When I think about those things that are fundamentally important in society - free healthcare, free education, affordable housing, a living wage or sufficient benefits to keep you alive and well if you are unable to work or unable to find work – and realise with horror that none of these are a given in the UK in the 2014, it is easy to sideline discussions about the arts. But we should not limit our demands of the government or our society to the bare minimum. If people are unable to do anything but attempt to survive what kind of society is that?
The arts have always provided a platform for anti-establishment and alternative positions to reach larger audiences and on their own terms. From the widespread discussions of Scottish independence to comedy about capitalism, mental health, and the coalition government, this year’s Edinburgh festivals have provided important and interesting musings on the political and economic system we live under in the UK, allowing people a moment to think about who or what governs them and what that means.
Even if the arts don’t explicitly address big issue politics, I believe it is important to provide space for people to just be, to think, and to enjoy something a bit funny or a bit weird like the mask in the Fruitmarket that sparked this whole discussion for me. Because the arts are always political and class is always present, whether it’s about access to making them or access to seeing them. It is perhaps fitting that Jim Lambie only made that funny wee mask out of boxers and aluminium tape because, as he explains in a video he was too broke at the time to afford other materials. There is something commendable about being that honest. He could have made up some nonsense explanation and given the illusion of a freer choice, because there is a real and poisonous stigma attached to admitting the influence of such pesky practical reasons as money on one’s art. It begins to crack the illusion that art is not just for the select few, for those posh students who inundate Edinburgh every August to add to all of us who are already studying here. Whilst some people might not like Jim Lambie’s stuff, and one guy doing something a little bit more accessible in a proper gallery in Edinburgh isn’t really that ground-breaking, at least it’s moving in the right direction.

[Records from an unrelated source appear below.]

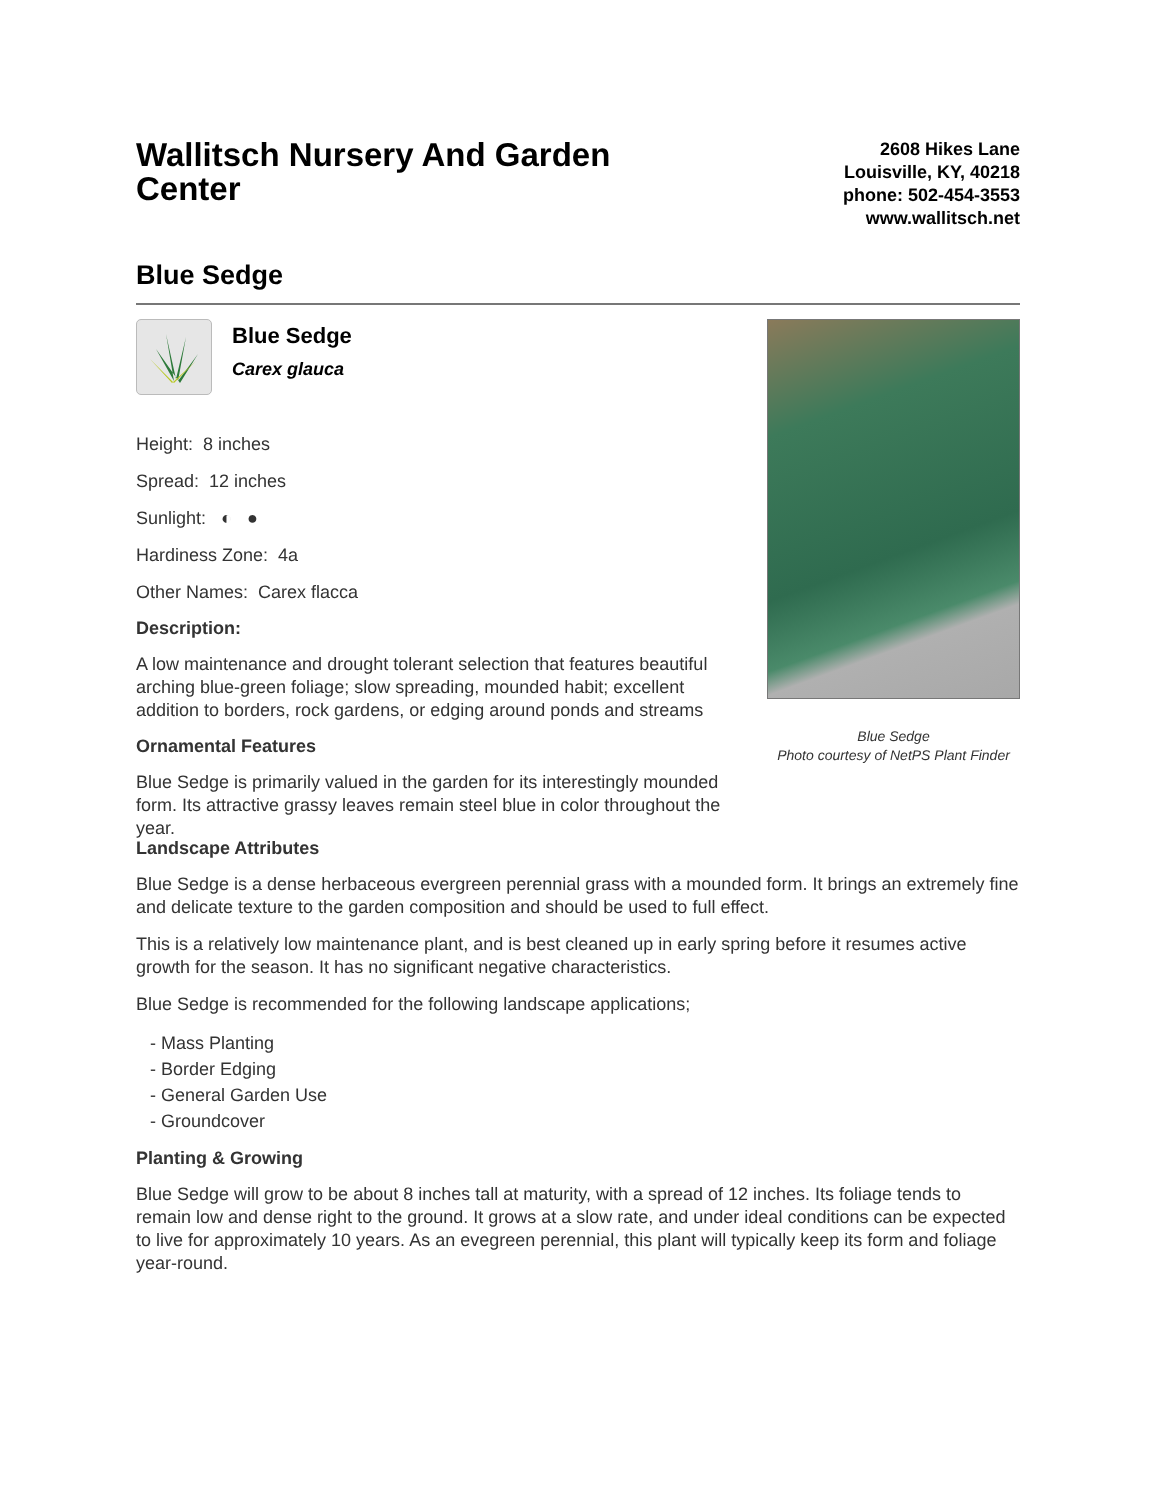Wallitsch Nursery And Garden Center
2608 Hikes Lane
Louisville, KY, 40218
phone: 502-454-3553
www.wallitsch.net
Blue Sedge
Blue Sedge
Carex glauca
Height: 8 inches
Spread: 12 inches
Sunlight: ◐ ●
Hardiness Zone: 4a
Other Names: Carex flacca
Description:
A low maintenance and drought tolerant selection that features beautiful arching blue-green foliage; slow spreading, mounded habit; excellent addition to borders, rock gardens, or edging around ponds and streams
Ornamental Features
Blue Sedge is primarily valued in the garden for its interestingly mounded form. Its attractive grassy leaves remain steel blue in color throughout the year.
Blue Sedge
Photo courtesy of NetPS Plant Finder
Landscape Attributes
Blue Sedge is a dense herbaceous evergreen perennial grass with a mounded form. It brings an extremely fine and delicate texture to the garden composition and should be used to full effect.
This is a relatively low maintenance plant, and is best cleaned up in early spring before it resumes active growth for the season. It has no significant negative characteristics.
Blue Sedge is recommended for the following landscape applications;
- Mass Planting
- Border Edging
- General Garden Use
- Groundcover
Planting & Growing
Blue Sedge will grow to be about 8 inches tall at maturity, with a spread of 12 inches. Its foliage tends to remain low and dense right to the ground. It grows at a slow rate, and under ideal conditions can be expected to live for approximately 10 years. As an evegreen perennial, this plant will typically keep its form and foliage year-round.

Poverty in the UK is not just relying on food banks and being unable to heat your freezing home, it is being entirely alienated from ‘culture’; seeing nobody ‘like you’ making art because how the hell could they afford to even if they knew how and had the time? After enjoying another long exhausting Edinburgh festival I’ve had to take a step back and remember that whilst it isn’t all a pile of bourgeois shite in content, it is an incredibly inaccessible month for most people and to actually address access to the arts it’ll take a lot more than concession tickets.